Generation X, as we are called, grew up during a watershed. I remember, distantly, air raid drills in kindergarten, but I also remember when the Berlin Wall came down, then when dead American soldiers were dragged through the streets of Mogadishu. I remember when the War on Drugs began, the first time I heard Public Enemy, and my first rave. I remember writing term papers with a pen in high school. I remember registering for my first Hotmail account as a freshman in college, and I remember when people just a few years older than me starting making millions during the dot com boom.

You don’t hear the term Generation X much anymore. Recently, more attention has been paid to my grandparents’ generation, The Greatest, and my parents’ generation, The Boomers, because America is aging.

The generation younger than me, Generation 2.0 or Y2K or whatever they end up getting stuck with, grew up playing video games in a fast-paced world, have a very proactive mindset and tremendous business acumen.

I doubt my grandparents would have sat around thinking about how great they were, and I know my parents don’t find commonality with their peers for having survived the late ‘60s and then succeeding in their professions.

If there is meaning to our own tag as Gen X-ers, it is that we mainly rejected the doctrine of prosperity, and having done so, refused to grow up. I have a lot of friends who fit the bill. Where our Peter Pan feet have tread, we have created hip-hop culture, body art, the indie rock world, the blog, and the X games.

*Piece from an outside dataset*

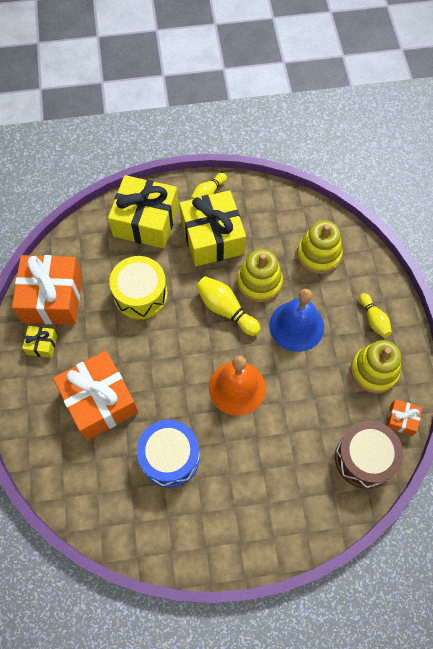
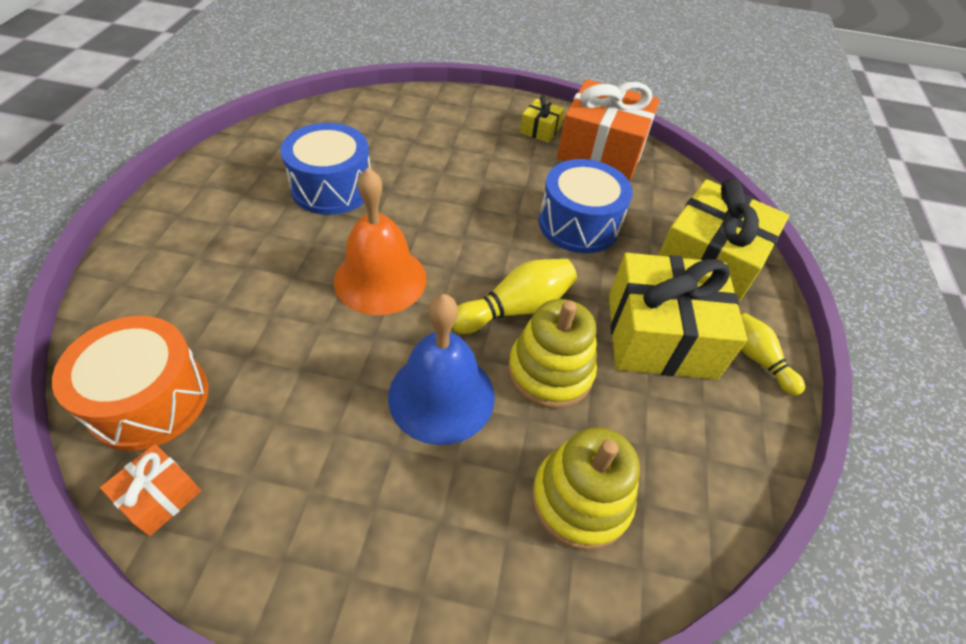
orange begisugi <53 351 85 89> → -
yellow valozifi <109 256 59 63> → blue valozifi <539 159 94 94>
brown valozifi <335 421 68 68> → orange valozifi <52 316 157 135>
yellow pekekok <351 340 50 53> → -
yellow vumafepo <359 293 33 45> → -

The X is a sign of rejection, on the one hand, and anonymity on the other. Straight edge kids put an X on their hands to show they didn’t drink and so were part of something. Illiterate farmers signed an X on tax rolls. Malcolm X chose his name to protest being labeled by a slave owning forefather. An X-factor is an unknown. And X marks the spot.

This year, on my birthday, sitting in an Ingles parking lot in Cashiers because my truck’s radiator blew up on my way back from a day trip in Panthertown Valley, I embraced my X.

Postmodern theory tells us that rupture and continuity exist in conversation. In other words, you can’t reject something without embracing it first. My parents probably still think I don’t listen to them, but I do. I always did. As the world around us contracts in this recession and the doctrine of prosperity fades away, I feel my generational ennui as much as ever, but I also feel at home.

Maybe, I’m thinking to myself, we are like a pack of seeds left on the shelf with an X on it, planted and forgotten, now ready to bloom in the most adverse of conditions. Maybe at 35, I have finally found the X on my American treasure map, and I am ready to sign my name.